Retratos da crise

A observação é do Edgar Gonzalez. Uma selecção fotográfica do The Atlantic sobre a recessão em Espanha incluía um pequeno insólito – ver What the Recession Looks Like in Spain. Entre protestos de rua, grafitis com mensagens políticas, filas de desemprego e outros retratos da crise social destacava-se uma imagem da icónica Cidade das Artes e das Ciências de Valência, acompanhada do texto que se transcreve abaixo.



Uma vista da Cidade das Artes e das Ciências, do arquitecto Santiago Calatrava. Os custos do empreendimento escalaram de uma estimativa inicial de 625 milhões para 1280 milhões de euros, de acordo com a imprensa local. Considerada em tempos uma referência da nova grandeza económica de Espanha, a região mediterrânica de Valência tornou-se o símbolo de tudo o que está errado no país. Anos de despesismo, conjugados com os efeitos do colapso da bolha imobiliária e dos bancos locais, colocaram Valência à beira do resgate pelo governo central – que enfrenta os seus próprios problemas financeiros. A implosão do sector da construção trouxe a público a denúncia de casos de corrupção envolvendo políticos, promotores imobiliários e banqueiros, durante uma década de dinheiro facilmente acessível a baixas taxas de juro após a entrada de Espanha no euro em 1999.

> **DADOS FORNECIDOS**

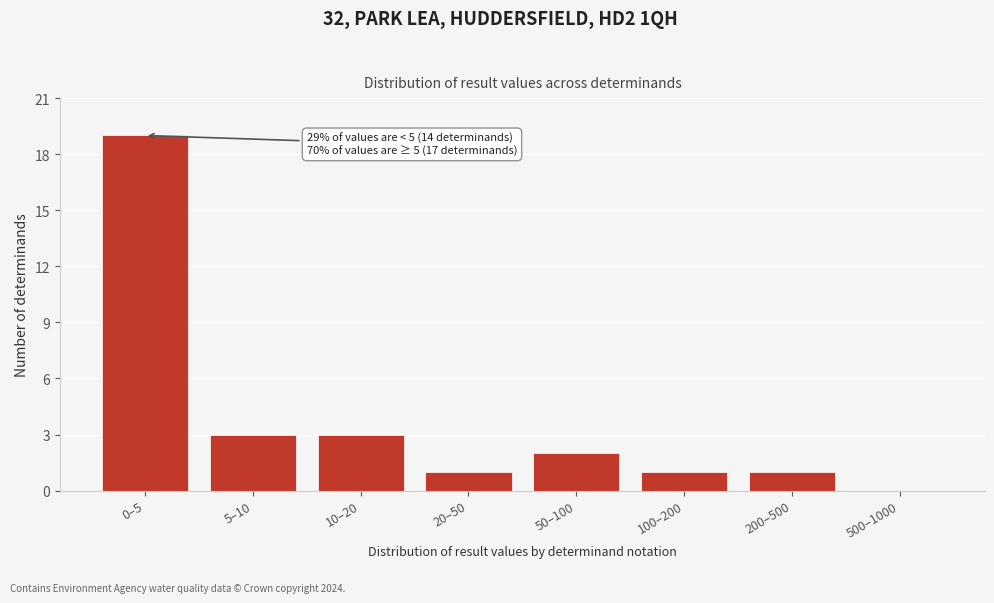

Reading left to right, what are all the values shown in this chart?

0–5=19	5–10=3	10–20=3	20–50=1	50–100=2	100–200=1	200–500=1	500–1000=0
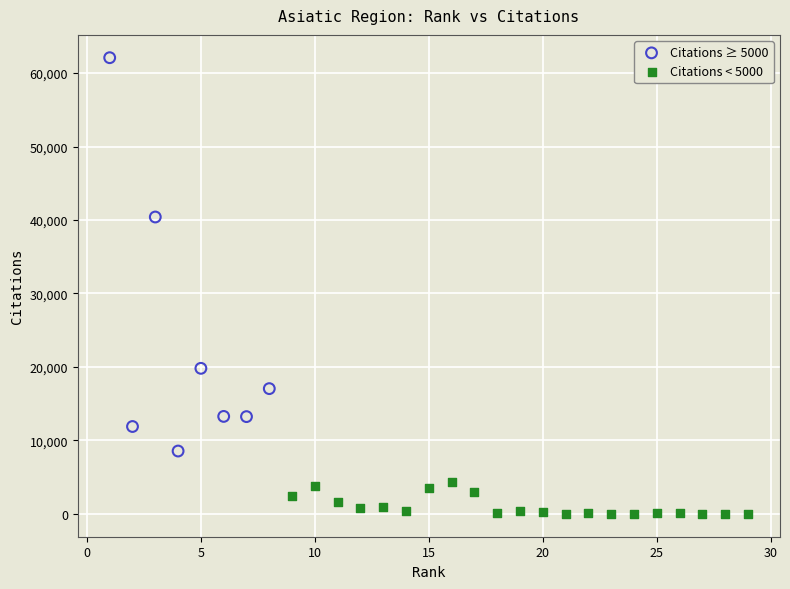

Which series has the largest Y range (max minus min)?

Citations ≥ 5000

> **TAREFAS E EXERCÍCIOS**
**A.** Extraia do excerto sobre a recessão em Espanha, sem mudar nada, o trecho que começa em "Uma vista da" e acaba em "euro em 1999.".
**B.** Continue o excerto sobre a recessão em Espanha a partir do ponto em que termina.
A listagem não tem qualquer papel nesta parte.

> **AS SUAS RESPOSTAS**
**A.**
Uma vista da Cidade das Artes e das Ciências, do arquitecto Santiago Calatrava. Os custos do empreendimento escalaram de uma estimativa inicial de 625 milhões para 1280 milhões de euros, de acordo com a imprensa local. Considerada em tempos uma referência da nova grandeza económica de Espanha, a região mediterrânica de Valência tornou-se o símbolo de tudo o que está errado no país. Anos de despesismo, conjugados com os efeitos do colapso da bolha imobiliária e dos bancos locais, colocaram Valência à beira do resgate pelo governo central – que enfrenta os seus próprios problemas financeiros. A implosão do sector da construção trouxe a público a denúncia de casos de corrupção envolvendo políticos, promotores imobiliários e banqueiros, durante uma década de dinheiro facilmente acessível a baixas taxas de juro após a entrada de Espanha no euro em 1999.

**B.**
A reportagem do The Atlantic é testemunho da dimensão política do trabalho editorial. A exposição de uma simples imagem convoca-nos para um facto perturbante: que a crise também pode ter uma face moderna – em linguagem política. Esse era também o tema de fundo de um dos mais populares documentários de Jordi Évole – Cuando Éramos Cultos – onde se faz o retrato exaustivo da bolha cultural de Espanha. Grandes projectos de arquitectura, notáveis no desenho e na dimensão, da autoria de alguns dos mais reputados arquitectos mundiais, revelam-se agora empreendimentos cronicamente deficitários. Cascos que se tornam pesadelos financeiros para as suas regiões e impedem o investimento efectivo em cultura – nos agentes locais, nas iniciativas e nos equipamentos que chegam de facto às pessoas. São, afinal, eucaliptos culturais que secam tudo à volta, dando razão às palavras do escritor e músico galego Antón Reixa: Cultura é gente fazendo cultura e gente usando cultura. Isto são tijolos.

Estaremos nós assim tão longe desta realidade? Com que belas fachadas se poderiam também compor os nossos retratos da crise?

3 comentários:

  1. Quem tinha por hábito visitar a Feria de Valência (bianual, ligada ao sector de máquinas e materiais de construção) tinha sempre a impressão de que a cidade não era a mesma, estava sempre em franco crescimento... a última vez que lá estive, há 3 anos, havia já um certo ar de 'mau preságio': um mar de prédios em contrução aparentemente abandonados, gruas por todo o lado sem ninguém que as operasse... deprimente - mas espectável.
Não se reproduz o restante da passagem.